The report added that the Israeli ministry of military affairs has defended the aerial spraying after having refrained from it throughout last year, claiming that it was necessary to destroy “vegetation that obscures soldiers’ view of the area.”
According to the Palestinian Agriculture Ministry, Israeli pesticides damaged 14,000 dunams (3,459 acres) of agricultural land in Gaza from 2014 through 2018, destroying all the crops that had been sown there.
Palestinian farmers told Haaretz that 2019 was an excellent year for them as there was no spraying.
Three human rights organizations, namely Gisha, Adalah and al-Mezan, immediately urged Israeli authorities to cease spraying after the practice resumed last week, saying there were “serious fears” that it had already harmed farmers in the area.
Anwar Jamali, a Gazan farmer, said he and his fellow farmers were given no advance notice of the spraying.
“In previous years, there was major damage. Sometimes dozens of dunams of wheat, barley and parsley were completely lost,” he said.

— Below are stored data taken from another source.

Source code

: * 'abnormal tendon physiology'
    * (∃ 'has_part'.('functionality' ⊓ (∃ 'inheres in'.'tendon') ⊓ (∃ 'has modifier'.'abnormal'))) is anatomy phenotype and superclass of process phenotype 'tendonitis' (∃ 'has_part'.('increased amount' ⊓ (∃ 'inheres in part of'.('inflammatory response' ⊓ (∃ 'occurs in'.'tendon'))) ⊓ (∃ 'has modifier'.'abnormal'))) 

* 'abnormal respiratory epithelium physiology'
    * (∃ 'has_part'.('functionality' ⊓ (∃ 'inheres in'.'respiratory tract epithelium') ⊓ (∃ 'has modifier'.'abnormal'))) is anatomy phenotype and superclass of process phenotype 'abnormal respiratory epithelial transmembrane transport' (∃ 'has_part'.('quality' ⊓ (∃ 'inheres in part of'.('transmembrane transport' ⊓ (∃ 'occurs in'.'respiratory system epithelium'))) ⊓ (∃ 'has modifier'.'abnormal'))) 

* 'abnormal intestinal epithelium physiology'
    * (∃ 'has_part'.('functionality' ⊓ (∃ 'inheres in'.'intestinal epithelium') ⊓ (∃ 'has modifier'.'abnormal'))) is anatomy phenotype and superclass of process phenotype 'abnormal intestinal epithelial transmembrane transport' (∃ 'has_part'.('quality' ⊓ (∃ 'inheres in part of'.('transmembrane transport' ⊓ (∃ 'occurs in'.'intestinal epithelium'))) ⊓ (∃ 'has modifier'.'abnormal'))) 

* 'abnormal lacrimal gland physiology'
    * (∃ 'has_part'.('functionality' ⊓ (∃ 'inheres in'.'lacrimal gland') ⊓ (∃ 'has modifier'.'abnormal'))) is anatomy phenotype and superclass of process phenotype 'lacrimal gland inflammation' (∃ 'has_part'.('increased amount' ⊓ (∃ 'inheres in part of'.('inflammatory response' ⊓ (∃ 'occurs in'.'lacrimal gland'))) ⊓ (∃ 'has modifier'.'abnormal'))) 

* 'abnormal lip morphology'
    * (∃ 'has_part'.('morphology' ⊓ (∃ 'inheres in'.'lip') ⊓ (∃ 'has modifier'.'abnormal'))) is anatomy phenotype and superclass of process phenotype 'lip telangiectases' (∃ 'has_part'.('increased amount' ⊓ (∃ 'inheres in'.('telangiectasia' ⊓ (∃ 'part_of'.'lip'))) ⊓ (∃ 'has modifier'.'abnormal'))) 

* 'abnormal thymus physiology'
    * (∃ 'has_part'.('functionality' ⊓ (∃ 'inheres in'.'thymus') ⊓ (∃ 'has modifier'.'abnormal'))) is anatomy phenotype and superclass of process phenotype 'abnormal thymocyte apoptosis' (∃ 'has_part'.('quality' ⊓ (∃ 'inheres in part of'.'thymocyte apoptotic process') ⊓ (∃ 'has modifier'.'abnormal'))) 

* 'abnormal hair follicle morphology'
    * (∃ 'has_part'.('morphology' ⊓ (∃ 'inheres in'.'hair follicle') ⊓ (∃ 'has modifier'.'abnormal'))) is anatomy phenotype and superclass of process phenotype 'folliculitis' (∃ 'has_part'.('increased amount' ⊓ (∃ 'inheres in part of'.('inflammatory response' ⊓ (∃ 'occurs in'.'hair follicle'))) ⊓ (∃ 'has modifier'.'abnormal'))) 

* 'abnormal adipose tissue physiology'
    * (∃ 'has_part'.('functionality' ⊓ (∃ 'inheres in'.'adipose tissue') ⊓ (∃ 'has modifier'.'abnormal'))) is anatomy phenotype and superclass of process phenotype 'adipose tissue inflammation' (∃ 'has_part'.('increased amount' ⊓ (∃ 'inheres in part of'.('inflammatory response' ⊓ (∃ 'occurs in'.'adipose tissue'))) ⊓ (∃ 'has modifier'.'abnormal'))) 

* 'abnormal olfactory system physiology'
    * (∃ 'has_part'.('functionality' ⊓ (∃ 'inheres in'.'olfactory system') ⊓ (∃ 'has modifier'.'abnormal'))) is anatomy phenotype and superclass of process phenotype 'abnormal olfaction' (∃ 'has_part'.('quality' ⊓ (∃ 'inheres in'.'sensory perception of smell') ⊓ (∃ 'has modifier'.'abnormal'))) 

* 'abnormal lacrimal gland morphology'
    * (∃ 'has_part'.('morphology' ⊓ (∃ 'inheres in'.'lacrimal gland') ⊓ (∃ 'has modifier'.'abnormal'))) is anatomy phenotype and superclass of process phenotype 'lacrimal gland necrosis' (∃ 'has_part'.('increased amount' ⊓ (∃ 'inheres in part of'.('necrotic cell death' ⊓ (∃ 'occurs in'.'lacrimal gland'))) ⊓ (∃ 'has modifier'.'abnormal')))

Jamali added that the stench of the pesticides causes people to leave the area if they can, “but barley can’t get up and leave.”
According to Palestinian farmers, while spraying is done on the Israeli-occupied territories, “the wind then carries the pesticides into Gaza.”
A Forensic Architecture report from 2019 confirmed Palestinian claims that the pesticides spread into Gaza, reaching a distance of more than 300 meters from the Gaza-occupied territories fence.
Gaza has been under Israeli siege since June 2007.
Since 2008, Israel has waged three wars against Gaza, where about two million Palestinians live under a 12-year Israeli blockade. Thousands of Gazans have been killed in each of these deadly wars.